Extract the passage from the release notes, starting at "Flexible Namespace Management" and ending at "into pre-provisioned namespaces.", copying it word for word.

◆ **PAGE EXTRACT**
-=-=-

Helm Chart Errors in Pull Mode
Partial ConfigurationBundle instances no longer reach the applier: When processing Helm charts in pull mode, an error mid-flight could cause a partially populated ConfigurationBundle to be committed. The applier would then treat missing resources as deleted, pruning live workloads or deploying broken stacks. Bundle preparation is now atomic — any error discards all
partial state before it can be committed.
ClusterPromotion/ClusterProfile Ordering
When ClusterPromotion creates ClusterProfile resources, the order of HelmCharts, KustomizationRefs, and PolicyRefs must be preserved. A bug was causing the order in generated ClusterProfile resources to diverge from the ClusterPromotion definition. This is now fixed.
EventTrigger: Stale Profiles on EventSource Change
When an EventTrigger's referenced EventSource was updated, the ClusterProfile, ConfigMap, and Secret resources created for the previous EventSource were left as stale orphans in the management cluster. These are now correctly cleaned up whenever the EventSource reference changes. ...
v1.8.0
🚀 New Features
GitOps Friendly Kubeconfig Renewal
Support for In-place Secret Updates: Previously, Sveltos rotated kubeconfigs by creating a new key (re-kubeconfig) and updating the SveltosCluster spec. This caused drift in GitOps tools like ArgoCD or Flux.
You can now define spec.tokenRequestRenewalOption.kubeconfigKeyName. If set to the original key name, Sveltos will overwrite the existing Secret in-place and skip updating the Spec, keeping your live state and Git source-of-truth in sync.
PR: sveltoscluster-manager 361
Enhanced Helm Testing
Native Helm Tests: Introduced RunTests in the Helm configuration. When set to true, Sveltos will automatically run Helm test hooks (helm.sh/hook: test) after successful installs or upgrades.
Failing tests will surface as deployment failures in the ClusterSummary status, providing an automated operational gate.
Flexible Namespace Management
Skip Namespace Creation: To support multi-tenant environments where Sveltos may have restricted RBAC (lacking cluster-wide Namespace permissions), we’ve introduced SkipNamespaceCreation to PolicyRef and KustomizationRef.
When enabled, Sveltos bypasses the check/creation logic and attempts to deploy resources directly into pre-provisioned namespaces.
🐞 Bug Fixes
Helm & Patching Consistency
- Patch-Triggered Redeployments: Fixed an issue where modifying Helm patches did not trigger a redeploy because the chart version and values remained unchanged. Sveltos now tracks a hash of the patches to accurately detect changes.
- Persistence of Failure Messages: Resolved a sequencing bug where FailureMessage for Helm releases was being overwritten in the API server before it could be persisted.
- Template Resolution in Summaries: Fixed a lookup failure where failure messages weren't being correctly mapped when ReleaseName or ReleaseNamespace contained Go templates.
Controller Robustness
- Out-of-band Deletions: Fixed a reconciliation deadlock that occurred if a ClusterSummary was deleted manually while the cluster was in an UpdatingClusters state. The controller now recovers gracefully by dropping the cluster from the update list and forcing a requeue.
v1.7.0
✨ Key Highlights
- Reconciliation Stability (#1657): Fixed "reconciliation storms" in production environments by implementing a robust NextReconcileTime guard and an in-memory cooldown map to prevent tight loops and high CPU usage.

-=-=-

◆ **INPUT DATA**
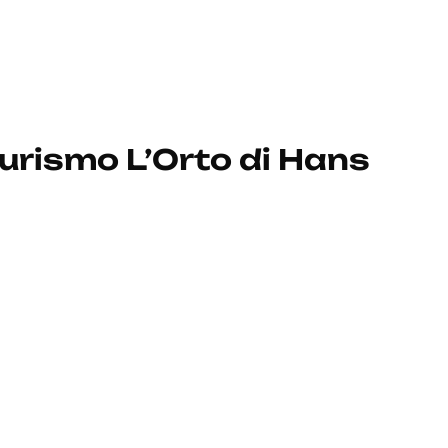
urismo L’Orto di Hans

-=-=-

◆ **TASK RESPONSE**
Flexible Namespace Management
Skip Namespace Creation: To support multi-tenant environments where Sveltos may have restricted RBAC (lacking cluster-wide Namespace permissions), we’ve introduced SkipNamespaceCreation to PolicyRef and KustomizationRef.
When enabled, Sveltos bypasses the check/creation logic and attempts to deploy resources directly into pre-provisioned namespaces.